Chip maker Marvell technology (MRVL) exceeded Wall Street’s targets for the fiscal second quarter and provided a consistent forecast for the current period. MRVL stock fell on Friday on the news.
The Santa Clara, California-based company said late Thursday that it earned an adjusted profit of 33 cents per share on sales of $1.34 billion for the quarter ended July 29. Analysts polled by FactSet had forecast Marvell earnings of 32 cents a share on sales of $1.33 billion. . However, year over year, Marvel’s profits fell 42% while sales shrank 12%.
Marvell’s profits have now fallen for three straight quarters while sales have fallen for the last two quarters.
For the current quarter, Marvell expected adjusted earnings of 40 cents per share on sales of $1.4 billion. Analysts called earnings of 40 cents per share on sales of $1.39 billion in the fiscal third quarter. In the same period last year, Marvell earned 57 cents a share on sales of $1.54 billion.

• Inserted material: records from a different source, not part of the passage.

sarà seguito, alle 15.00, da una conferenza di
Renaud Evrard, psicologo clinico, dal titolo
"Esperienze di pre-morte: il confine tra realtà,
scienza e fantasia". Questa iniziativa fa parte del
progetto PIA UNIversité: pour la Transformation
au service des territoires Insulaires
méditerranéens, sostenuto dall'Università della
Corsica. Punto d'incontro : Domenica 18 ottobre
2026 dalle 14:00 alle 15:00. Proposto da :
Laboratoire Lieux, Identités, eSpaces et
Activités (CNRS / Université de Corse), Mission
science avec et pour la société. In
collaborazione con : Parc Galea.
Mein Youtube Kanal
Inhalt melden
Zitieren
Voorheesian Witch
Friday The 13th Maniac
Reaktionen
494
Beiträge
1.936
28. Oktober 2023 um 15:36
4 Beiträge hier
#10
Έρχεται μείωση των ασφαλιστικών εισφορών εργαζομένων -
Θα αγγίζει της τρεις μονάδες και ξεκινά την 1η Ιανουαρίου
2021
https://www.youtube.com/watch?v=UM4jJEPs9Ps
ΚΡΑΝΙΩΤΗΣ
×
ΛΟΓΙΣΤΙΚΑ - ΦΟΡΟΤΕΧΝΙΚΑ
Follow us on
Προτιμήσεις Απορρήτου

MRVL shares drop after the report
In today’s stock market morning trading, MRVL stock fell by 8.1% to reach 52.63. During the regular session on Thursday, MRVL dropped 6.9% to close at 57.29 amid a bad day for semiconductor stocks.
Prior to the earnings report, MRVL stock had been consolidating for the past 13 weeks at a buy point of 67.99, according to IBD MarketSmith Charts.
Marvell manufactures networking and data storage chips used in cloud computing, automotive, telecom, and other applications.
in New releaseCEO Matt Murphy said the company’s revenue picture is improving thanks to demand for artificial intelligence and cloud infrastructure.
“Demand from AI applications continues to strengthen, pushing our overall AI revenue forecast for this fiscal year higher than previously identified,” Murphy said. “Our strategy to focus on data infrastructure across a variety of end markets serves us well despite the deteriorating macro environment.”
The demand for AI chips is a bright spot
Continuing weakness in Marvell’s legacy business segments, such as networking and data warehousing, has overshadowed growth in the company’s artificial intelligence business.
“Accelerating demand for AI, particularly for photovoltaic components, is driving growth and offsetting inventory digests across multiple segments that will not end by the end of calendar year 2023,” Quinn Bolton, a Needham analyst, said in a note to clients.
He added, “Weak demand and high inventory levels are driving the recovery of the warehousing and enterprise network markets until the first half of 2024.”
Bolton reiterated his rating to Buy on MRVL shares with a $65 price target.